Ce serait finalement plus long que prévu. Un avantage non négligeable cependant était sa rapidité comparée à la vitesse de son adversaire, il ne bougeait pas, ou peu, il fallait en tirer parti. Nehla se releva rapidement, se plaçant derrière le gorille elle le frappa dans le bas du dos avec la tranche de son bouclier avant de s’en servir pour le frapper au visage, au même endroit où son poing s’était enfoncé plus tôt. Un coup de poing bien placé, juste au niveau du rein, toujours du même côté, puis elle revint face au colosse, déjà essoufflée par l’effort, probablement aussi déjà à cours d’énergie vitale, trop concentrée dans sa brume qu’elle devait à tout prix maintenir pour le moment. Elle vint ensuite casser le nez du géant d’un coup sec du poignet, comme son père lui avait appris, rapide, de bas en haut, avant de se retourner pour mettre toute sa force dans son coude qui vint percuter son plexus. Manœuvre presque terminée. Le nez, le plexus, puis finalement, écraser le pied avec le talon, se retourner, les mains sur les épaules et… Elle se retrouva sonnée, allongée dans la neige. Manœuvre incomplète, échec de la technique. L’Adjudant venait de se prendre un coup puissant dans le ventre, probablement le genou de son adversaire, elle ne parvenait pas à respirer, ses yeux étaient écarquillés face au ciel blanc, elle n’entendait plus rien non plus, elle ne pouvait plus bouger.

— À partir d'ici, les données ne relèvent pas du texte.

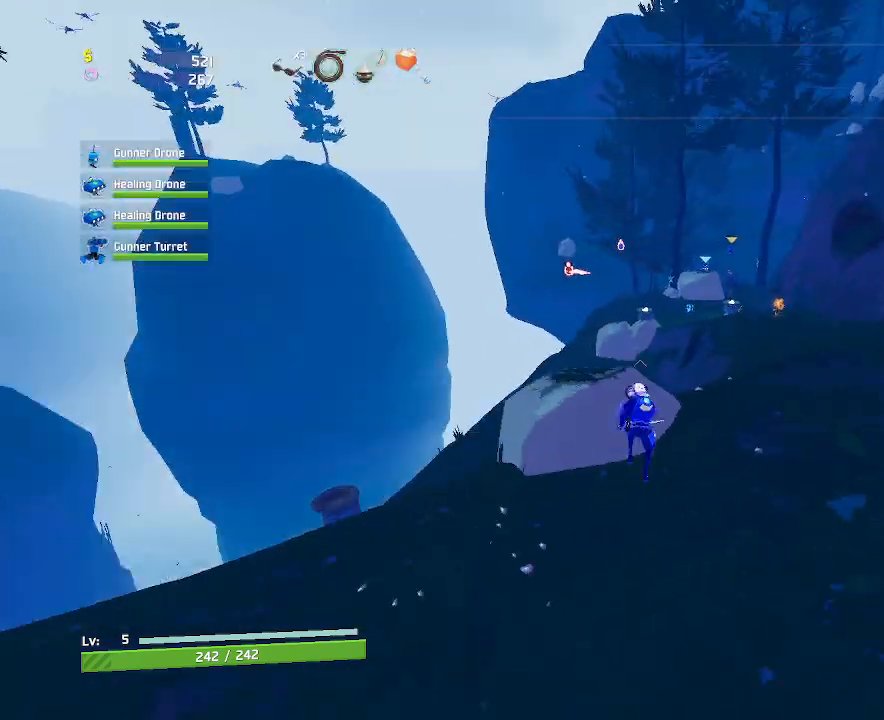
{"keys": ["d", "w"], "mouse": [], "events": [[67, "mouse_left", "up"], [467, "d", "down"]]}
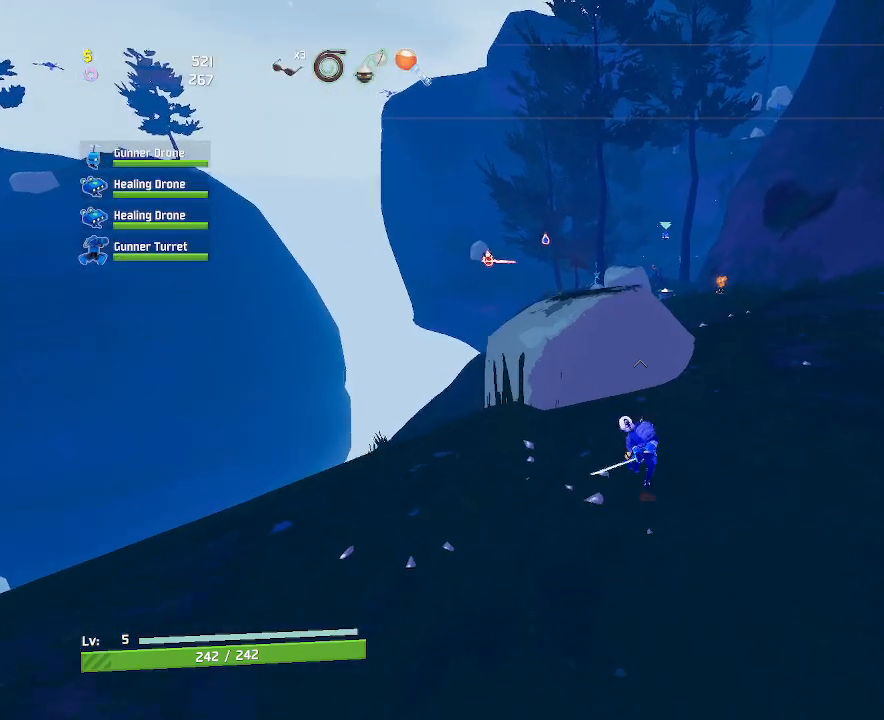
{"keys": ["d", "w"], "mouse": [], "events": [[33, "space", "down"], [250, "space", "up"]]}
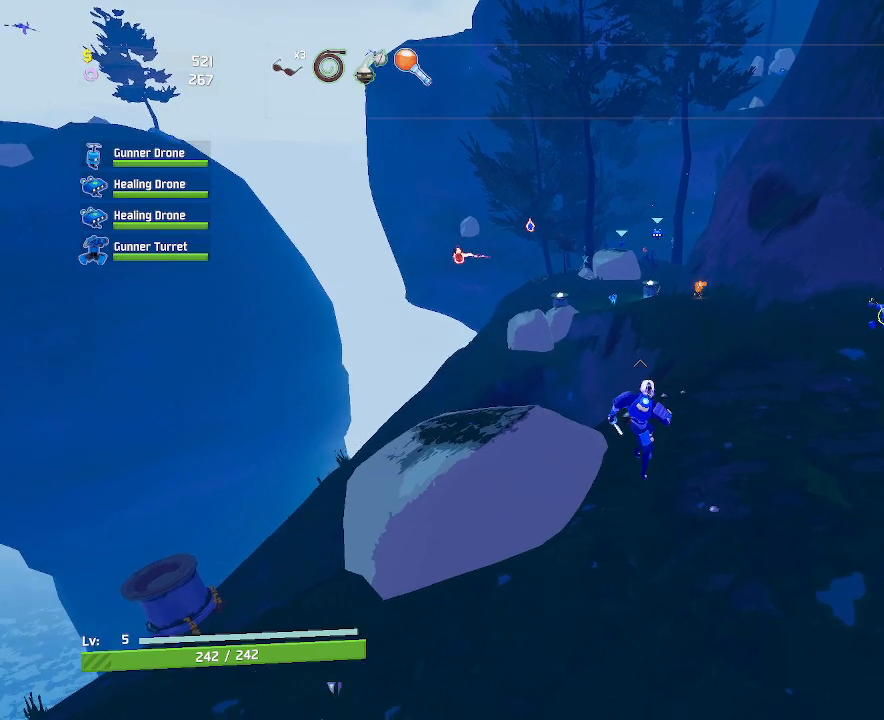
{"keys": ["d", "w"], "mouse": [], "events": []}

Les flocons de neige fondaient au contact de sa peau sans qu’elle ne le remarque. La brume commençait à désépaissir, Eivar serait bientôt trop à découvert. Avait-elle échoué ? Non, impossible, pas maintenant, il fallait qu’elle se relève, maintenant. Kohvu arriva finalement en sauveur, sortant Nehla de sa torpeur en lui mordant la joue, il avait réussi à la faire revenir à la réalité. L’aristocrate, ça ne pouvait être que lui. L’Adjudant n’avait pourtant pas regardé dans sa direction, il était dans son dos alors qu’elle avait tenté de finir son enchaînement, elle s’était pourtant concentrée, elle aurait dû réussir. La soldate se releva finalement sur un coude, une main sur son ventre douloureux, jetant un œil vers le gorille qu’elle était censée avoir terrassé. Il portait une sorte de collier, un pendentif ovale en métal qui brillait et qui… Réfléchissait. L’aristocrate avait perfectionné sa technique, il pouvait se servir d’un simple reflet pour prendre le contrôle d’un esprit et donc d’un corps.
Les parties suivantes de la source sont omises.